Hükümet yetkilileri yaptığı açıklamada hazinenin bütçe fazlası verdiğini ve bunun bir başarı olduğunu, bütçe disiplininde asla taviz verilmeyeceğini ifade ettiler. Pandemi öncesi dönemde Türkiye ekonomisini makro açıdan ele aldığımız zaman parasal disiplinin yeterli bir şekilde sağlanamadığı, ancak mali disiplinin yüksek olduğu ve ayrıca 2002 krizinden sonra finans sisteminin çok rijit kanunlarla çerçevesinin belirlendiği bir ülke olarak lanse ediliyordu. Özellikle MB başkanı Naci Ağbalın görevden azlinin sonrasında uygulanan politikalar Türkiye’nin mali disiplinini kaybetmesine neden oldu. Devlet%8 dolar faiziyle borçlanmaya başladı KKM ile hazineye ek borç yükü binmeye başladı. Devlet borcunun GSYH ya oranı %42 seviyesine geldi. Bu rakam dünyanın birçok ülkesi için çok düşük bir oran. AB ülkeleri içinde devlet borcunun GSYH ya oranı %200 ün üzerinde olan ülkeler var. Ancak Türkiye yüksek kur ve yüksek riskle karşı karşıya kaldığı için borçlanmasını uzun vadeye yayamamaktadır. Kısa vadeli borçlanabildiği için döviz bulmakta sıkıntı çekmekte buda kurları daha da arttırmaktadır. Bir devletin veya firmanın dışarıdan borçlanması kötü değildir. Asıl kötü olan borcun faizi ve geri ödeme süresidir. Düşük faiz ve uzun vadeli borçlananlar her zaman güvenilir ülkeler olmuştur. Dünya piyasaları duygusallığı ve irrasyonelliği asla kabul etmez. Akıl ve bilim dışı atılan her adıma piyasa anında yanıt verir. Piyasanın verdiği tepkinin düşmanlıkla veya dostlukla bir bağlantısı yoktur. Para her zaman güvenli limanlara sığınır. Peki hazine neden bütçe fazlası verdi. Bunun tek nedeni enflasyondaki artıştan kaynaklanan ekstra gelir sağlayan enflasyon vergisidir. Basit bir şekilde açıklamak gerekirse şehirler arası taşımacılıkta KDV oranını %10 olarak ele alalım. Manisa İzmir arası ulaşım 25 TL iken devlet 2,5 lira vergi geliri elde ediyordu. Akaryakıta gelen zamlardan sonra ulaşım ücreti 35 TL olunca devlet 3,5 TL vergi geliri elde etmeye başladı. Basit bir hesapla anlaşıldığı gibi devletin bütçe fazlası vermesinin nedeni mali disiplinden değil enflasyondaki artıştan kaynaklanmaktadır. Enflasyon arttıkça devlet beklentilerin üzerinde vergi geliri elde edecektir. Ancak bu kısa vadeli bir durumdur. Uzun vadede bu durum tam tersi vaziyeti almaktadır.

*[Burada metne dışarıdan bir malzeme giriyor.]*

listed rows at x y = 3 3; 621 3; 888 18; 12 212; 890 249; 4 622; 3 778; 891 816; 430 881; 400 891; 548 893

Döviz kurlarındaki artışı durdurmak için açıklanan GES planı döviz kurlarındaki artışa bir çözüm olmadığı anlaşılıyor. GES i kısaca açıklayacak olursak borçlanma senetlerinin seçilmiş birkaç kurumun gelirine endeksli olarak ihraç edilmesidir. Kurlar üzerinde bir etkisi olur mu dersek vereceğimiz yanıt kocaman bir HAYIR olacaktır.
Türkiye’nin yapısal önlemler almadan bu süreci tersine çevirmesi çok zordur.